Moreover, the TMR element according to the present invention includes a flux guide layer. The flux guide layer is magnetically combined with the free layer, and one end of the flux guide layer constitutes a flux probe portion projecting from the ends of the bias magnetic field-inductive layer. The external magnetic field is introduced from the flux probe portion and applied to the free layer through the flux guide layer. Therefore, in building the TMR element in a thin film magnetic head, the flux probe portion can be positioned at a surface to be polished, and the ferromagnetic tunnel effective film can be receded from the surface. Therefore, during polishing or after polishing, an electric short circuit can not be caused in the tunnel barrier layer.
The flux probe portion has a narrower width than that of the bias magnetic field-inductive layer in the bias magnetic field direction, and is projecting from the ends of the bias magnetic field-inductive layer. Therefore, when the TMR element is employed as a reading element of a thin film magnetic head, the reproducing track width of the magnetic head is defined by the narrow width of the flux probe portion.
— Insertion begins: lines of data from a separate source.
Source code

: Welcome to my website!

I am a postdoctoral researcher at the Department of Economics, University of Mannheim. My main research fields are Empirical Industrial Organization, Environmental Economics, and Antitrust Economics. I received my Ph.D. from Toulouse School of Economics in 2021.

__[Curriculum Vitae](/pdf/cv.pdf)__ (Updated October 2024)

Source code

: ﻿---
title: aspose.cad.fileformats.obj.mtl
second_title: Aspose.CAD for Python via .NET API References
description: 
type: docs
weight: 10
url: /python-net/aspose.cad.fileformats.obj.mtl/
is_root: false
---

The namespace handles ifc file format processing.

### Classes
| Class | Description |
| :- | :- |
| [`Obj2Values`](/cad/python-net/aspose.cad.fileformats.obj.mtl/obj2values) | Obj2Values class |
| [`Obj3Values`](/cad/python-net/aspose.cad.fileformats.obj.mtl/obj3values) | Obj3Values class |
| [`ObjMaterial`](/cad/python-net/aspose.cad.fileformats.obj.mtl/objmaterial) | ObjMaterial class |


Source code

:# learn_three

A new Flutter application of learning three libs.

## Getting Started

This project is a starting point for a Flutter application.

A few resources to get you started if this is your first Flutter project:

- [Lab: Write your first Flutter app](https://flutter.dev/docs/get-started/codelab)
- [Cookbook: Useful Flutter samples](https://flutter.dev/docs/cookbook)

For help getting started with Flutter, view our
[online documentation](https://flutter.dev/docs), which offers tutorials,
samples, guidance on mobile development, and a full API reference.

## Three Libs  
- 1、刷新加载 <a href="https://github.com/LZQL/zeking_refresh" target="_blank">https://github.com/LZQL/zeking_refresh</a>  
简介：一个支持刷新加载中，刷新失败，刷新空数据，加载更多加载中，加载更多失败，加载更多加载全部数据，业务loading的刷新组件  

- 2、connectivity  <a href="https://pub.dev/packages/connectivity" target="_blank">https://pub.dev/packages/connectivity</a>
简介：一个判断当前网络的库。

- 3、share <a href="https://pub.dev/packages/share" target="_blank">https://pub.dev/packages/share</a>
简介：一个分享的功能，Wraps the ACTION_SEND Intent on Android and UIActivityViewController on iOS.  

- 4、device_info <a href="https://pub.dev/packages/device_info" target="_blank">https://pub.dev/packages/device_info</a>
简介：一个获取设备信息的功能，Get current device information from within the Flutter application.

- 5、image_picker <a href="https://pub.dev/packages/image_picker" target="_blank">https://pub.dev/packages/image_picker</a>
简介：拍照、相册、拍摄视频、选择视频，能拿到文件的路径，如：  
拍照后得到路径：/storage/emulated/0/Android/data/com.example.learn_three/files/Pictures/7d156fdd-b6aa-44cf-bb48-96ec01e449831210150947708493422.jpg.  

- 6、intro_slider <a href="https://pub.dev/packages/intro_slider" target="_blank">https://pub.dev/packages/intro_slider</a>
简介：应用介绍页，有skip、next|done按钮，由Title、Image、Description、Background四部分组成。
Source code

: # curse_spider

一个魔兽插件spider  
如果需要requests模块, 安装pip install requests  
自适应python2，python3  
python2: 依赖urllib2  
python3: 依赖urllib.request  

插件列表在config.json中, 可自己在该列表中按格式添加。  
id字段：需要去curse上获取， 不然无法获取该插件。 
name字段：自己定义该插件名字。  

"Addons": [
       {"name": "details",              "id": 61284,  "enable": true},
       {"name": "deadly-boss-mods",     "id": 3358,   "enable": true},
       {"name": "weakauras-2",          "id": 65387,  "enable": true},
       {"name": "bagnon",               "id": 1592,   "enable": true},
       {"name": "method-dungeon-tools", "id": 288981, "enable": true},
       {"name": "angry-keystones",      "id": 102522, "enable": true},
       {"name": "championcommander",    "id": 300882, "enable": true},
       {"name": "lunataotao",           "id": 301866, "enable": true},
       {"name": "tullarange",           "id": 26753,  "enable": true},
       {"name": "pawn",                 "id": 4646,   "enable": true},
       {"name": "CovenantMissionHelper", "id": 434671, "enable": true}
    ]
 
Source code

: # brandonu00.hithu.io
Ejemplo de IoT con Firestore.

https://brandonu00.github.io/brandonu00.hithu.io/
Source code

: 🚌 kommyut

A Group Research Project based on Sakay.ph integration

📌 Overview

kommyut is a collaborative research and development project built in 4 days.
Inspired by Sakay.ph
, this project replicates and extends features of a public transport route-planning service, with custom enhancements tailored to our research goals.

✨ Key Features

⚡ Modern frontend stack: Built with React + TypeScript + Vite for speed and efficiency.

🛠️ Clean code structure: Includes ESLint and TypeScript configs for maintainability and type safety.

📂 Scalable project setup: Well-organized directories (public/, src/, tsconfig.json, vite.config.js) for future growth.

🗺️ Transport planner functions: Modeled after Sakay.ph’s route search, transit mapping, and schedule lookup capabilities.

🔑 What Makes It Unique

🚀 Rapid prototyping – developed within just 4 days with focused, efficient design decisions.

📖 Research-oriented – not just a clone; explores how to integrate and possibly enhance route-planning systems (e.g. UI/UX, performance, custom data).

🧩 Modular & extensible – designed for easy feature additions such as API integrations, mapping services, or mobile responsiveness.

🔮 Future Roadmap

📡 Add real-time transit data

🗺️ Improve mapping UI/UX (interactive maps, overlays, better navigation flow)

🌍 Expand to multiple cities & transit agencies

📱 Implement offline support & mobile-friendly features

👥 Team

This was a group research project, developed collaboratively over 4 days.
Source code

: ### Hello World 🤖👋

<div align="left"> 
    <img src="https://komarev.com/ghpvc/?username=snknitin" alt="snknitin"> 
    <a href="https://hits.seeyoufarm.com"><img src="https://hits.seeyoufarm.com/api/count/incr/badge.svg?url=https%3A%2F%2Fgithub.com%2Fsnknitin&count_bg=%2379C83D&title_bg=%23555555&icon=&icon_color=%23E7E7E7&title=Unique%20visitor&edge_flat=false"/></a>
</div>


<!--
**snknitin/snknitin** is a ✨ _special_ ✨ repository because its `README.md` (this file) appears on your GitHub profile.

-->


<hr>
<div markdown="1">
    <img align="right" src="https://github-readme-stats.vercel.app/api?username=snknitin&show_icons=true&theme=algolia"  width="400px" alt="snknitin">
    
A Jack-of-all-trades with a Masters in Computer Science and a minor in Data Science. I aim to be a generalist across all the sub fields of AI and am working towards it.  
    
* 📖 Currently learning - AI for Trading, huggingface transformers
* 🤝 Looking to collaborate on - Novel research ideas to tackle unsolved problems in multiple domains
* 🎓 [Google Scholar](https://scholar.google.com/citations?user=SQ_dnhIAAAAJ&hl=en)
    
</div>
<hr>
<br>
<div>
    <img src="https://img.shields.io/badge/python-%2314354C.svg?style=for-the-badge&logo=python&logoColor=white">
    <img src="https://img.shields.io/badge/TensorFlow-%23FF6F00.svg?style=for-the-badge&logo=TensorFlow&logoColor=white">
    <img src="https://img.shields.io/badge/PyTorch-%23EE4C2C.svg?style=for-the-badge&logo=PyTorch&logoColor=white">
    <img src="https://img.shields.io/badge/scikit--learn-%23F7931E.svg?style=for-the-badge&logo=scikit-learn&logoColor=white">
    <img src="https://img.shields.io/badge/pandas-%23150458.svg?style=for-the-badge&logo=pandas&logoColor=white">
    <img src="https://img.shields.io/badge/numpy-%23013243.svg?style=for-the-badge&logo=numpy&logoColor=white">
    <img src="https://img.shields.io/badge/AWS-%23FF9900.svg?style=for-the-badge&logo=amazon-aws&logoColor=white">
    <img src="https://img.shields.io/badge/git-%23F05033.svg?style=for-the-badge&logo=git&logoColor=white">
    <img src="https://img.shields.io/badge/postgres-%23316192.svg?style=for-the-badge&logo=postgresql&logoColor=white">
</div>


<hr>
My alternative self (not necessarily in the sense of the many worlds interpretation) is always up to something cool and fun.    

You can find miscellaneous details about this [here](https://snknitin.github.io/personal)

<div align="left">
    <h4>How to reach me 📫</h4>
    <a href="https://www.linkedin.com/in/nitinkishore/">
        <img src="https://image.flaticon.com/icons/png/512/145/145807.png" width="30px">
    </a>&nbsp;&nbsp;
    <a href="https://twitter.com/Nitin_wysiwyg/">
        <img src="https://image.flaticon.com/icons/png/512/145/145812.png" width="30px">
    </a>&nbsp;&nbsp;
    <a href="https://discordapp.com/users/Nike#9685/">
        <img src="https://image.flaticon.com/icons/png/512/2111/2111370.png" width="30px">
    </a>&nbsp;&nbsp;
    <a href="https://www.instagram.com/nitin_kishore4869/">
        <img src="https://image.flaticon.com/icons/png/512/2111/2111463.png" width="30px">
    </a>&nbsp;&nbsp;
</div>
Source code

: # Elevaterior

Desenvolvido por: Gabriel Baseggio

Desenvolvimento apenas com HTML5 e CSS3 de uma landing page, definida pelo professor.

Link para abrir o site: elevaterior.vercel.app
Moreover, since the flux guide layer is separated from the bias magnetic field-inductive layer, it may be formed by another manufacturing process different from the one for the bias magnetic field-inductive layer.
The long direction of the flux guide layer is crossed to the bias magnetic field direction of the bias magnetic field-inductive layer, and the one end of the flux guide layer constitutes the flux probe portion. Therefore, even though a corner portion of the flux guide layer is etched and thus, made round, the rounded corner may be removed and then, the not etched center portion of the flux guide layer can be employed as the flux probe portion. As a result, the TMR element having precise reading track width can be provided.
In the above ferromagnetic effective film, the free layer, the tunnel barrier layer and the pinned layer are stacked in turn, or the pinned layer, the tunnel barrier layer and the free layer are stacked in turn.
In the case that the free layer, the tunnel barrier layer and the pinned layer are stacked in turn, the flux guide layer may be stacked on the bias magnetic field-inductive layer, and the free layer may be adjacent to the flux guide layer. In this case, the flux guide layer may be integrated with the free layer.
In the case that the pinned layer, the tunnel barrier layer and the free layer are stacked in turn, the bias magnetic field-inductive layer may be adjacent to the free layer, and the flux guide layer may be stacked on the bias magnetic field-inductive layer.
The bias magnetic field-inductive layer has the bias means which are contacted to both ends of the bias magnetic field-inductive layer in the width direction and separated from both ends of the pinned layer by a give distance. Therefore, electric short circuit between ferromagnetic layers constituting the ferromagnetic tunnel effective film can be prevented, and current flow for the bias means can be also prevented.
This invention relates to an electrode structure to flow a current in the ferromagnetic tunnel effective film and a shielding structure for the ferromagnetic tunnel effective film. Moreover, this invention also relates to a thin film magnetic head including the TMR element as a reading element, a thin film magnetic head device and a magnetic disk drive device which include the thin film magnetic head. Furthermore, this invention relates to a method for manufacturing a ferromagnetic tunnel effective film.